Présentation éditeur
Étienne, trentenaire parisien célibataire et solitaire, disparaît subitement. Ses parents et sa soeur sont anéantis. Six mois plus tard, personne n’a trouvé la moindre piste criminelle, ni le début d’une explication rationnelle. Comment imaginer que Dogo, comme le surnomme sa soeur, Simone, ait volontairement pris la tangente ?
Lassée de se morfondre, Simone décide donc de partir à sa recherche. Mais par où commencer ? Peut-être par ces textes, débuts de romans inachevés, entre pastiche et exercice de style, abandonnés par leur auteur…
Ce que j'en pense
J'ai commencé l'année avec Pouy. Non que ce soit important en soi, je ne partage pas la liesse de certains éprouvent à passer à l'année suivante, mais disons que c'était de bon augure. Ou pas, d'ailleurs, parce que Pouy nous livre un roman bien mélancolique.
Quand s'ouvre En attendant Dogo, Simone ne va pas bien. Elle soutient comme elle peut ses parents, mais comme eux elle est au désespoir : Dogo, alias Etienne, le frère chéri, a disparu depuis des mois. Est-il vivant? Est-il mort? Elle a pourtant l'énergie du désespoir, et aidée d'un détective dynamique et sympathique, elle continue sa quête, de ville en village, de rencontre en déconvenue.
Chez Pouy, je demande.... le formaliste. Pour retrouver son frère, Simone et son curieux détective mènent l'enquête dans les interstices inconnus de sa vie, mais aussi dans ses textes. Car Etienne se rêvait poète et écrivain, et il avait écrit des débuts de romans de tous styles et genres. Sa référence est Raymond Roussel. Et Pouy s'amuse, nous proposant certains de ces débuts de romans, nous mettant dans la posture du lecteur-détective. La littérature, piste ou impasse? Lisez donc.

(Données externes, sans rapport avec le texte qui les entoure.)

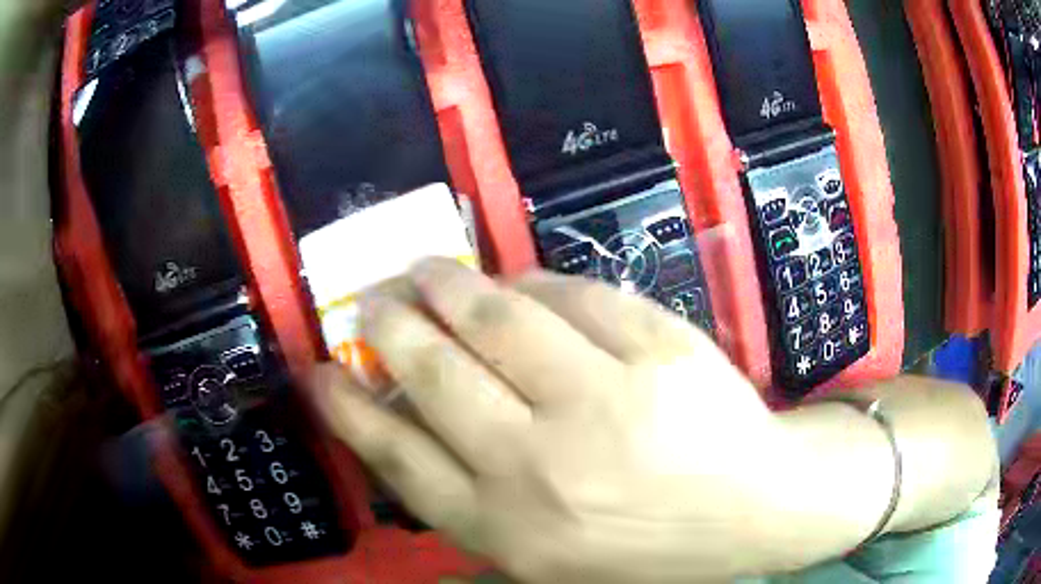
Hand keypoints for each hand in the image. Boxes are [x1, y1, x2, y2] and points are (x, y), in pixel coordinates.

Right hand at [313, 258, 810, 582]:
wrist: (751, 511)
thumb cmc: (645, 546)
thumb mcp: (543, 554)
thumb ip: (468, 497)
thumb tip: (399, 416)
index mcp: (507, 528)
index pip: (395, 454)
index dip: (344, 406)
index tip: (318, 368)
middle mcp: (540, 466)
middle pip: (432, 373)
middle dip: (388, 325)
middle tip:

Chez Pouy, je demande... le libertaire. Et voici qu'il nous offre un trio improbable et irrésistible, qui après avoir cramé ou vu cramer leur théâtre de Guignol, vont se mettre à faire péter des bâtiments, hautement symboliques. Les trois larrons, Guignol, Madelon et Gnafron, rejouent dans la vraie vie l'irrévérence de leurs spectacles, se marrent et nous font marrer. Leur révolte a quelque chose d'absurde et de salutaire. Quant à Simone, elle évolue dans un monde qui est le nôtre, demain sans doute, où tout se disloque et où des communes et des territoires font sécession, se laissant aller à une joyeuse utopie qui laisse notre héroïne dubitative, au moins dans un premier temps.
Chez Pouy, je trouve... le mélancolique, bien plus que d'habitude. La farce ne masque plus vraiment le désespoir. Simone attend Dogo, elle ne trouve au fil de son enquête qu'Etienne, et Etienne est un humain tout ce qu'il y a de plus ordinaire, corruptible, prêt à sacrifier son idéal, la littérature, ou peu s'en faut. La littérature ne sauve personne de la médiocrité. La disparition d'Etienne n'est pas une tragédie sublime, c'est une fuite lâche et ordinaire. Sur son chemin, ce n'est pas la seule déconvenue de Simone, et les gens sont si loin de ce qu'ils paraissent être. N'est-il pas ironique que le décillement ultime vienne grâce à une cadre de la Française des jeux qui a le look d'une DRH? Simone est comme Bardamu, vous voyez, elle ne construit rien dans sa quête, elle fait l'expérience de la perte et du vide. Heureusement, il reste un refuge possible, quelque part dans le sud, aux côtés d'un ogre lettré et gentil. De là à croire que les contes de fée sont possibles...
Jean-Bernard Pouy, En attendant Dogo, Gallimard La Noire, 2022.